Investigators may be presented with agreements that create legal obligations for both the investigator and for the University. It is sometimes not immediately apparent from a document that it creates a binding legal contract. Terms can be ambiguous (e.g., a ‘memorandum of understanding’ is a contract) and even an email exchange can create a legally binding obligation if the elements of a contract are present.
Never sign any agreement or enter into an arrangement indicating commitments that could be legally binding without certainty that you are authorized to do so or without full and proper review involving people with the right expertise. Without a proper Lehigh authorized signature, the University will not be bound to the agreement and you may be personally liable for its obligations.
Only individuals holding specific positions at the University are authorized to enter into contracts on behalf of the University. See the University's Signature Authority Policy for more information. Other than agreements such as book contracts and copyright transfers for journal articles that authors are authorized to enter into of their own accord, agreements presented to you by parties outside the University need to be referred to the University’s subject matter experts who are designated to review them.
Authorized signatories are responsible to ensure that each contract has been reviewed and approved in accordance with the Signature Authority Policy before the contract is signed. Observing the required review and approval procedures enables the University administration to document the contract terms properly, to evaluate and provide advice on the terms, obligations and legal risks, and to confirm compliance with applicable federal, state, and local laws and applicable University policies and procedures.
Never sign a legal document hurriedly, without proper review, or when not authorized to do so.
All University contracts must be submitted for review through the Lehigh University Contract Administration (LUCA) system, available at this link. Generally speaking, all research contracts should be first routed to your Contracts and Grants Specialist in ORSP. Find your Contracts and Grants Specialist here.
Contracts that are given to you by a third party may infringe on academic freedom and intellectual property ownership, adversely affect colleagues’ work, create obligations that are difficult or impossible to comply with, are at odds with the University’s tax-exempt non-profit status, or create significant financial and other risks. These issues can all exist in an agreement in ways that may not be apparent to you. Entering into a contract without proper review and negotiation can have serious implications for the individuals involved, for colleagues, and for the University.
Only individuals holding specific positions at the University are authorized to enter into contracts on behalf of the University (see the University’s Signature Authority Policy.) Signing something you are not authorized to sign misrepresents your authority to the other party. Once an unfavorable agreement is signed, getting out of it, or mitigating its adverse effects, can be a lengthy, difficult, and costly process.
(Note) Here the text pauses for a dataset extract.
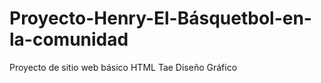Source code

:# Proyecto-Henry-El-Básquetbol-en-la-comunidad
Proyecto de sitio web básico HTML Tae Diseño Gráfico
Agreements most commonly presented directly to investigators include confidentiality or nondisclosure agreements, material transfer agreements, and data use agreements. Less commonly, you may be presented with a collaboration agreement or even a sponsored research agreement. All University contracts must be submitted for review through the Lehigh University Contract Administration (LUCA) system, available at this link. Generally speaking, all research contracts should be first routed to your Contracts and Grants Specialist in ORSP.
Never sign any agreement presented to you “on the spot” or without notice. Common examples include documents labeled as “visitor’s agreement,” “speaking agreement,” and confidentiality or nondisclosure agreements. The other party’s failure to provide you with advance notice of their expectations and time to review is unprofessional and inappropriate. If you sign the agreement; however, you are bound by it. You will be presumed to have read and understood, every term of an agreement that you sign. A party’s failure to provide you with advance notice of an agreement’s content and its legal impact will not absolve you or the University of legal obligations that such an agreement may carry.
For legal advice with respect to agreements, legal obligations, and University policies regarding these matters, you should consult with the University’s Office of the General Counsel. The Office of the General Counsel is the only University office authorized to provide legal advice with regard to University agreements and legal matters, and is the only University office authorized to engage external legal specialists (e.g., patent counsel) for the University. University staff or faculty, even if they have law degrees, are not authorized to provide legal advice for the University or legal services for University matters.
As an individual, you do have the authority to enter into agreements with publishers for dissemination of your scholarly work. In doing so, be mindful of other obligations. These may include acknowledgement of research sponsors, open access requirements pursuant to sponsors’ rules or principles of stewardship of academic work, acknowledgment of colleagues’ provision of data or materials, assurance of compliance with nondisclosure agreements, etc. Be aware as well that the title of an agreement (e.g., ‘memorandum of understanding’ or ‘MOU’) may be misleading with regard to its content and effects. Be vigilant, ensuring that you are authorized to sign, and that you fully understand and are comfortable with that to which you are agreeing.